__WORK TASK A__
In the review of Nicfit's record, revise the passage beginning at "Having formed over" and ending after "it’s really awesome.", changing "debut" to "first album" throughout.
__WORK TASK B__
Extend the review of Nicfit's album with new prose that follows on from its final sentence.

Segment Start: TEXT

Having formed over a decade ago, Nagoya, Japan’s Nicfit have taken the long road toward releasing their full length debut. The quartet have kept busy with EPs, singles, compilations, and a split single with M.A.Z.E. and they’ve played with everyone from Oh Sees and DMBQ to Total Control. It’s safe they’ve earned their place in Japanese punk and now on January 14th the band will release Fuse, their first full length with Upset The Rhythm (Buffet Lunch, Screensaver, Clear History). It’s time for Nicfit to take on the world and their debut is worth the wait. This one is great, a genuine ripper of lo-fi distorted punk, all mangled and blistering. The riffs all swarm and thud as Hiromi’s vocals are slurred and shouted over the noise with plenty of melodic hooks. The band lock in and spiral, and well, it’s really awesome.

Segment End: TEXT
Segment Start: PROVIDED RECORDS

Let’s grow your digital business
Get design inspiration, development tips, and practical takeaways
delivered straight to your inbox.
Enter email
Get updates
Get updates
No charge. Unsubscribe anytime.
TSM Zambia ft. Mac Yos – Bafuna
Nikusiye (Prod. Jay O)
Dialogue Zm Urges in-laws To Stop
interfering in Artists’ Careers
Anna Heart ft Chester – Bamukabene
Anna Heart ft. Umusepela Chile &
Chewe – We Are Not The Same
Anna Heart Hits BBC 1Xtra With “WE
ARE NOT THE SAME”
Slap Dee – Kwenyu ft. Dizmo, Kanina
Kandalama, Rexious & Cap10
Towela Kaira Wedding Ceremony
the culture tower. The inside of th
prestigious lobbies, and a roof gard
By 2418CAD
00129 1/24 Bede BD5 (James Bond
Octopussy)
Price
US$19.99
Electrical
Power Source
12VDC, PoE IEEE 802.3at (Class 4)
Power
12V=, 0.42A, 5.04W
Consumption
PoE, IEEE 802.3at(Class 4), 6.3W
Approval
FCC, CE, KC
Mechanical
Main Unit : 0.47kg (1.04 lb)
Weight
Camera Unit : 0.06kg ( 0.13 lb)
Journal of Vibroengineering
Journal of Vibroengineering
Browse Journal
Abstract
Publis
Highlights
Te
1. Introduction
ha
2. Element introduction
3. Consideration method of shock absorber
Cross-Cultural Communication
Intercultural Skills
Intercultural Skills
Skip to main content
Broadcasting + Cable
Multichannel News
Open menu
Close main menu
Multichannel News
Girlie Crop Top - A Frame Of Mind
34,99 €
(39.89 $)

Segment End: PROVIDED RECORDS

__FINAL ANSWER A__
Having formed over a decade ago, Nagoya, Japan’s Nicfit have taken the long road toward releasing their full length first album. The quartet have kept busy with EPs, singles, compilations, and a split single with M.A.Z.E. and they’ve played with everyone from Oh Sees and DMBQ to Total Control. It’s safe they’ve earned their place in Japanese punk and now on January 14th the band will release Fuse, their first full length with Upset The Rhythm (Buffet Lunch, Screensaver, Clear History). It’s time for Nicfit to take on the world and their first album is worth the wait. This one is great, a genuine ripper of lo-fi distorted punk, all mangled and blistering. The riffs all swarm and thud as Hiromi’s vocals are slurred and shouted over the noise with plenty of melodic hooks. The band lock in and spiral, and well, it’s really awesome.

__FINAL ANSWER B__
“Fuse” is the album’s title track and lead single, a song that creeps forward with a singular, stilted guitar line that sounds like the opening to your favorite noise rock song, but then digs into something decidedly more punk, crashing into big stop/start riffs that pummel and groove in equal measure. It’s well calculated but played loose, full of intention yet brimming with undeniable feel. Hiromi howls and contorts her vocals over the shifting tempo as the band sprawl from the detached beginning into a flooding surge and back again. Speaking about the song, Hiromi said, “‘Gilded plants in my eyes. Who planted those to be fired?’ Gilded plants in Japan are a metaphor for power, system, capitalistic control and sexism. Those that are displayed to control us since we were born.”